…and the government stays open after all

In a dramatic finish, House and Senate negotiators announced a deal to keep the federal government open late Friday night, about an hour before funding expired.

The bill cuts nearly $40 billion in spending from the next six months of the current fiscal year and includes provisions Democrats find distasteful, such as restrictions on abortion in the District of Columbia.

Still, Republicans had initially called for $61 billion in cuts and some tea party activists have called for a primary challenger to House Speaker John Boehner for not cutting spending dramatically enough.

After brief, congratulatory speeches by Senate majority leader Harry Reid and minority leader Mitch McConnell, the Senate quickly passed a so-called “bridge” funding measure that provides the government with funding through next Thursday in order to put the complicated deal crafted between the House, Senate and President into legislative language.

DFL Senators Amy Klobuchar and Al Franken supported the measure.

The House quickly followed and passed the bill 348-70, although Republican Rep. Michele Bachmann and DFL Rep.

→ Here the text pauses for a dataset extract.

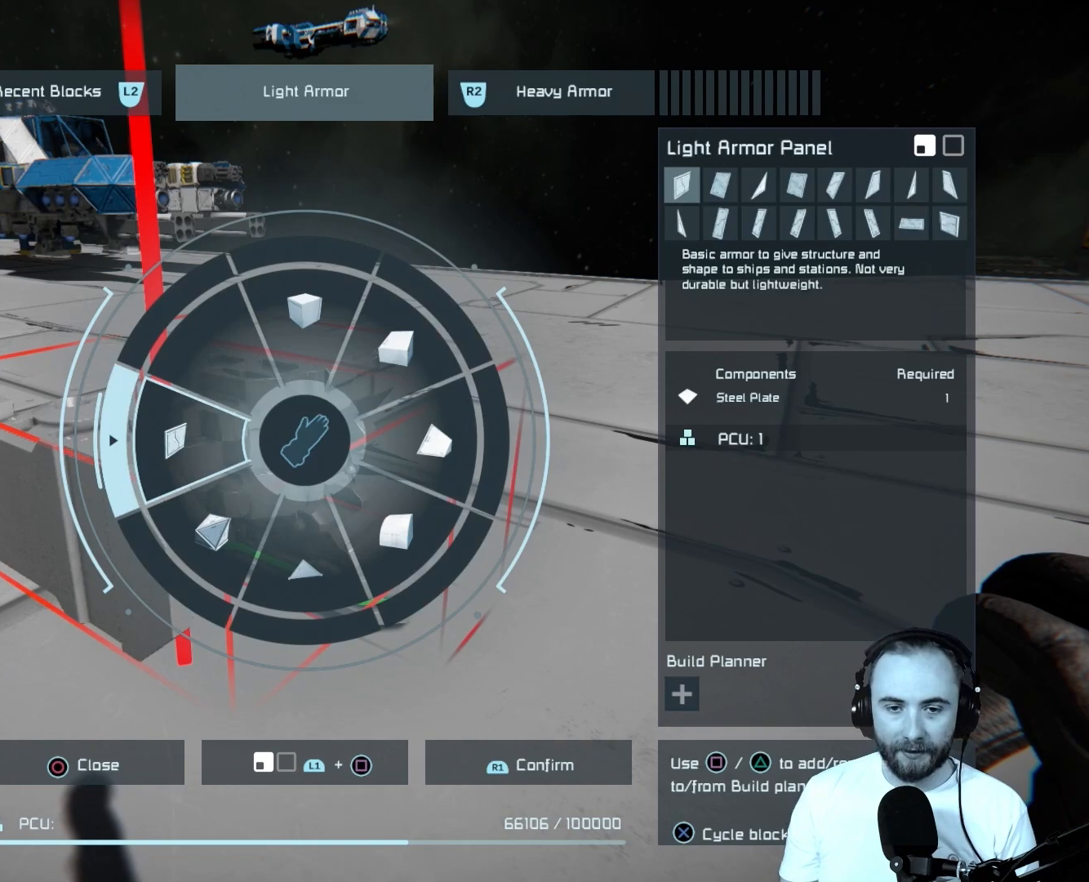
{"buttons": [], "left_stick": "down", "right_stick": "center", "events": [[217, "left_stick", "down-left"], [400, "left_stick", "down"]]}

Keith Ellison voted against it.

Although the House did not vote on the funding bill until after midnight – when the government’s funding technically ran out – the White House Office of Management and Budget sent out a memo telling federal agencies to continue normal operations.

In a statement released immediately after the vote, Bachmann said, “The deal that was reached tonight is a disappointment for me and for millions of Americans who expected $100 billion in cuts, who wanted to make sure their tax dollars stopped flowing to the nation’s largest abortion provider, and who wanted us to defund ObamaCare.”

Earlier Friday, Bachmann had pulled back from her suggestion that Republicans fight hard to win deep spending cuts on this bill, suggesting instead that she preferred a fight over next year’s budget and a concerted effort to repeal the funding measures undergirding the health care overhaul.

To explain why he joined Bachmann in opposing the funding bill, Ellison wrote on Twitter, “I voted no, jobs not cuts.” Ellison has long called for higher taxes on the wealthy and greater spending on infrastructure and social safety net as an alternative to spending cuts with no offsetting tax increases.